Records contained in a dataset:

++++++++

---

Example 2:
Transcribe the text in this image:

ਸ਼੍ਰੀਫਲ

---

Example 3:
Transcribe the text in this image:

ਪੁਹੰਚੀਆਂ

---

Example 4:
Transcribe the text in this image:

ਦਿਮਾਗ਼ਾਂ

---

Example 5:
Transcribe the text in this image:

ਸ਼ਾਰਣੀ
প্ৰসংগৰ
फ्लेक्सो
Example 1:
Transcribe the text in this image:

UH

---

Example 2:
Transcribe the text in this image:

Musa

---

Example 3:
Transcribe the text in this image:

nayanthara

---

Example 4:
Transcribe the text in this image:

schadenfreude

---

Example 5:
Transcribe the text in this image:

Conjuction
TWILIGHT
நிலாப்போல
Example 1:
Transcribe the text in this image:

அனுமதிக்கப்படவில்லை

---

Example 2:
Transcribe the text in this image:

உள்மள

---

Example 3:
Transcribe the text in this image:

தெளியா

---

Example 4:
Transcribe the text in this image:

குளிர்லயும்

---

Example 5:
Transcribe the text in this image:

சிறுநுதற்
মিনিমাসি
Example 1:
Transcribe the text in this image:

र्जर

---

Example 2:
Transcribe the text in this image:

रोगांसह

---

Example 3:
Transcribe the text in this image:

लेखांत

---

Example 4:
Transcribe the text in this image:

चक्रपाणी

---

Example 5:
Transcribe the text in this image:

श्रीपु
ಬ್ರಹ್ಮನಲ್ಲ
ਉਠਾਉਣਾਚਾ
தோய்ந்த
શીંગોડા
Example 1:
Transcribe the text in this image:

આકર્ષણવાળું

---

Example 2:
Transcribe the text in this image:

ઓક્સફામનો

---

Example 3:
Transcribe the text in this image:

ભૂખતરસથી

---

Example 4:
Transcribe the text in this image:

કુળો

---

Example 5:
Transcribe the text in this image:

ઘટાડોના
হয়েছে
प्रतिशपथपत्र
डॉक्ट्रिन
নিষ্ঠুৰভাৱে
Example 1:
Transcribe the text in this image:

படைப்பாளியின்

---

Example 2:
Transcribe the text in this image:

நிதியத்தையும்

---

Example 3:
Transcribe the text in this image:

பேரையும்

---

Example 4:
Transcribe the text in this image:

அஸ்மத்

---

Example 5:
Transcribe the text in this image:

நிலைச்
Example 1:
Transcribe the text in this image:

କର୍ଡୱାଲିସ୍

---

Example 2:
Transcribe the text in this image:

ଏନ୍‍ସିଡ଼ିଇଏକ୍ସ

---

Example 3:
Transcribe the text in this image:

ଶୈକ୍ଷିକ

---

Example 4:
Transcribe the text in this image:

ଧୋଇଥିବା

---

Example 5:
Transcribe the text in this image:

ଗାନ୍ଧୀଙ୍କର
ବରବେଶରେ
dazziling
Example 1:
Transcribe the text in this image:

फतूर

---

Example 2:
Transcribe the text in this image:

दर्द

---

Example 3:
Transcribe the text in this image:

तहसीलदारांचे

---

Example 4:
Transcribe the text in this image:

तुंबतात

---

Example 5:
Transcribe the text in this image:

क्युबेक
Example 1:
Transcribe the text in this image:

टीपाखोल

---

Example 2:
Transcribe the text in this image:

++++++++

- _What is expected_
Each record must be restated word for word, including the last line.

- _Response to the exercise_
---

Example 2:
Transcribe the text in this image:

ਸ਼੍ਰੀਫਲ

---

Example 3:
Transcribe the text in this image:

ਪੁਹੰਚੀਆਂ

---

Example 4:
Transcribe the text in this image:

ਦਿਮਾਗ਼ਾਂ

---

Example 5:
Transcribe the text in this image:

ਸ਼ਾਰਣੀ
প্ৰসংগৰ
फ्लेक्सो
Example 1:
Transcribe the text in this image:

UH

---

Example 2:
Transcribe the text in this image:

Musa

---

Example 3:
Transcribe the text in this image:

nayanthara

---

Example 4:
Transcribe the text in this image:

schadenfreude

---

Example 5:
Transcribe the text in this image:

Conjuction
TWILIGHT
நிலாப்போல
Example 1:
Transcribe the text in this image:

அனுமதிக்கப்படவில்லை

---

Example 2:
Transcribe the text in this image:

உள்மள

---

Example 3:
Transcribe the text in this image:

தெளியா

---

Example 4:
Transcribe the text in this image:

குளிர்லயும்

---

Example 5:
Transcribe the text in this image:

சிறுநுதற்
মিনিমাসি
Example 1:
Transcribe the text in this image:

र्जर

---

Example 2:
Transcribe the text in this image:

रोगांसह

---

Example 3:
Transcribe the text in this image:

लेखांत

---

Example 4:
Transcribe the text in this image:

चक्रपाणी

---

Example 5:
Transcribe the text in this image:

श्रीपु
ಬ್ರಹ್ಮನಲ್ಲ
ਉਠਾਉਣਾਚਾ
தோய்ந்த
શીંગોડા
Example 1:
Transcribe the text in this image:

આકર્ષણવાળું

---

Example 2:
Transcribe the text in this image:

ઓક્સફામનો

---

Example 3:
Transcribe the text in this image:

ભૂખતરસથી

---

Example 4:
Transcribe the text in this image:

કુળો

---

Example 5:
Transcribe the text in this image:

ઘટાડોના
হয়েছে
प्रतिशपथपत्र
डॉक्ट्रिन
নিষ্ঠুৰভাৱে
Example 1:
Transcribe the text in this image:

படைப்பாளியின்

---

Example 2:
Transcribe the text in this image:

நிதியத்தையும்

---

Example 3:
Transcribe the text in this image:

பேரையும்

---

Example 4:
Transcribe the text in this image:

அஸ்மத்

---

Example 5:
Transcribe the text in this image:

நிலைச்
Example 1:
Transcribe the text in this image:

କର୍ଡୱାଲିସ୍

---

Example 2:
Transcribe the text in this image:

ଏନ୍‍ସିଡ଼ିଇଏକ୍ସ

---

Example 3:
Transcribe the text in this image:

ଶୈକ୍ଷିକ

---

Example 4:
Transcribe the text in this image:

ଧୋଇଥିବା

---

Example 5:
Transcribe the text in this image:

ଗାନ୍ଧୀଙ୍କର
ବରବେଶରେ
dazziling
Example 1:
Transcribe the text in this image:

फतूर

---

Example 2:
Transcribe the text in this image:

दर्द

---

Example 3:
Transcribe the text in this image:

तहसीलदारांचे

---

Example 4:
Transcribe the text in this image:

तुंबतात

---

Example 5:
Transcribe the text in this image:

क्युबेक
Example 1:
Transcribe the text in this image:

टीपाखोल

---

Example 2:
Transcribe the text in this image:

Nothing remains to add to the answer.